Ainsi, le photographe de mer qu’il était devenu a accepté
également de scanner des milliers de photos prises par des
confrères pour publier des brochures et autres catalogues.
Avec humilité, Nicolas a su mettre en valeur le travail des
autres pour sans doute bénéficier plus tard d’une expérience
incomparable.
Très au fait des progrès de la technologie, Nicolas et Marine
ont su prendre au bon moment la décision d’abandonner la
bonne vieille pellicule, pour passer au tout numérique.
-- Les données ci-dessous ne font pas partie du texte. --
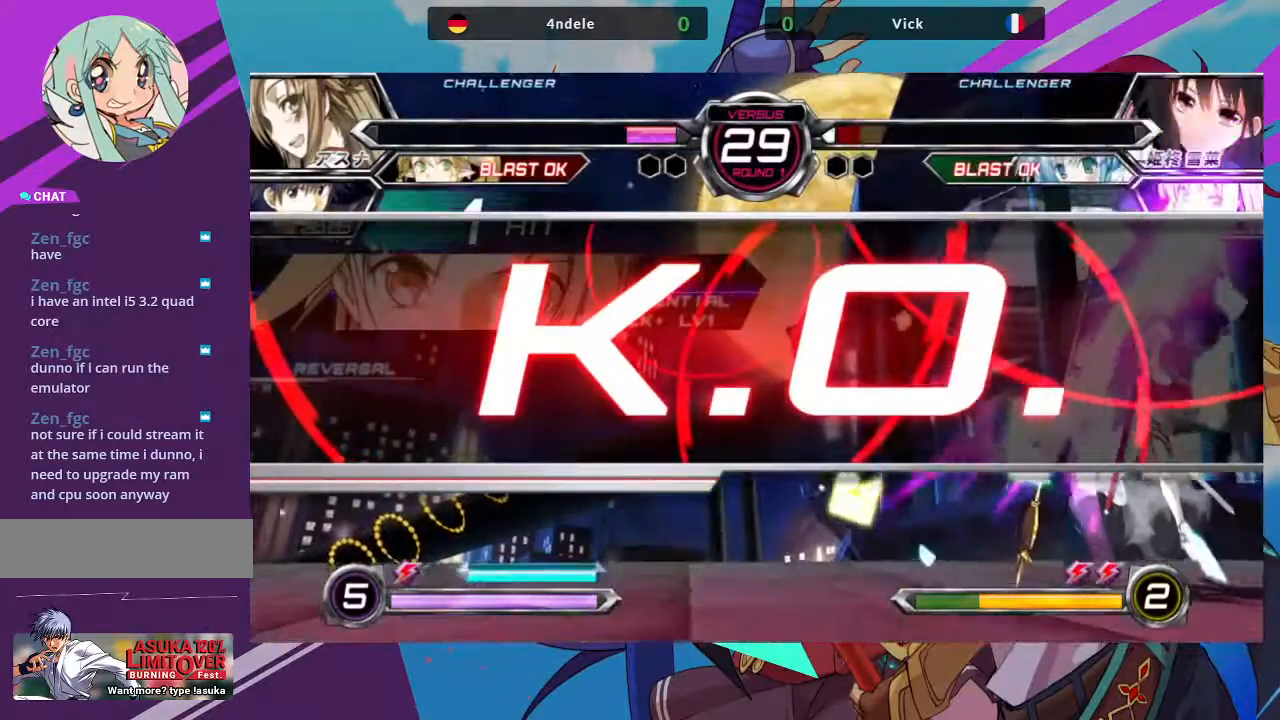
{"buttons": [], "left_stick": "down-left", "events": []}
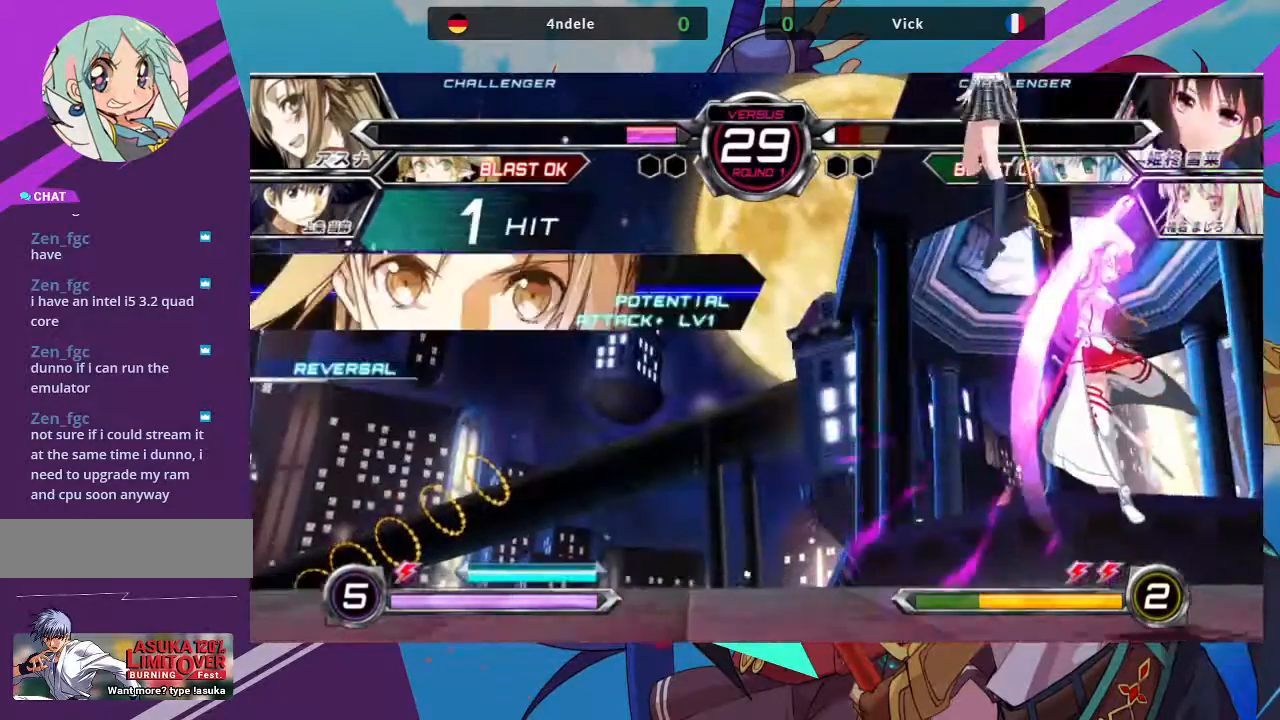
{"buttons": [], "left_stick": "down-left", "events": []}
C’était en 2001 et, depuis ils sont su imposer la qualité de
leur travail. Nicolas a été un des tous premiers photographes
à faire confiance en cette nouvelle technologie qui est
aujourd’hui un outil indispensable au professionnel comme à
l’artiste qu’il est.
Son plus récent reportage, avec son Canon à 12 millions de
pixels qui restera sans doute son meilleur souvenir, a été le
défi entre le CNB 105’ à quille pendulaire Only Now et le Class
J Velsheda au cours des dernières Voiles de Saint-Tropez. Et
dire qu'il travaille maintenant avec un Canon EOS 1Ds Mark II
à 16,7 millions de pixels…
Nicolas Claris, est un remarquable photographe de notre
époque qui met simplement et superbement en valeur le
travail des chantiers navals et de leurs fournisseurs.